[TASK GOAL]: Starting at the top line and ending at the bottom one, repeat the entries exactly and drop every picture.
══════════
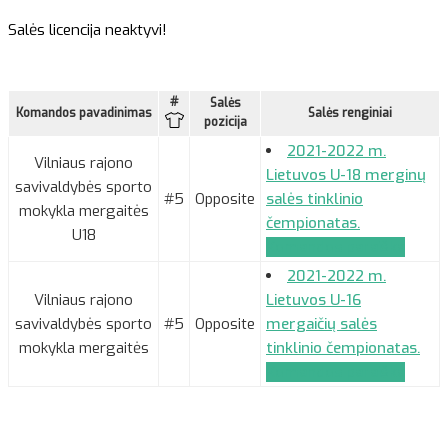
Salės licencija neaktyvi!
#
Salės
Komandos pavadinimas
Salės renginiai
pozicija
2021-2022 m.
Vilniaus rajono
Lietuvos U-18 merginų
savivaldybės sporto
#5
Opposite
salės tinklinio
mokykla mergaitės
čempionatas.
U18
Komandos paraiška
2021-2022 m.
Vilniaus rajono
Lietuvos U-16
savivaldybės sporto
#5
Opposite
mergaičių salės
mokykla mergaitės
tinklinio čempionatas.
Komandos paraiška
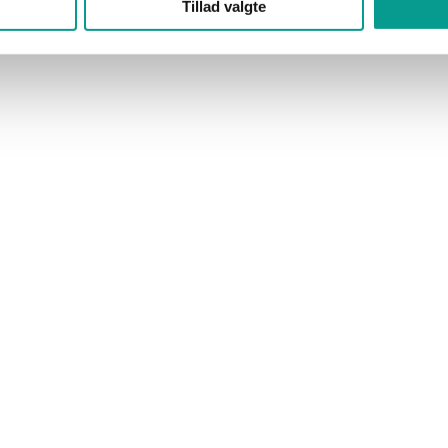
Tillad valgte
══════════
[WRITTEN REPLY]:
Salės licencija neaktyvi!
#
Salės
Komandos pavadinimas
Salės renginiai
pozicija
2021-2022 m.
Vilniaus rajono
Lietuvos U-18 merginų
savivaldybės sporto
#5
Opposite
salės tinklinio
mokykla mergaitės
čempionatas.
U18
Komandos paraiška
2021-2022 m.
Vilniaus rajono
Lietuvos U-16
savivaldybės sporto
#5
Opposite
mergaičių salės
mokykla mergaitės
tinklinio čempionatas.
Komandos paraiška
Tillad valgte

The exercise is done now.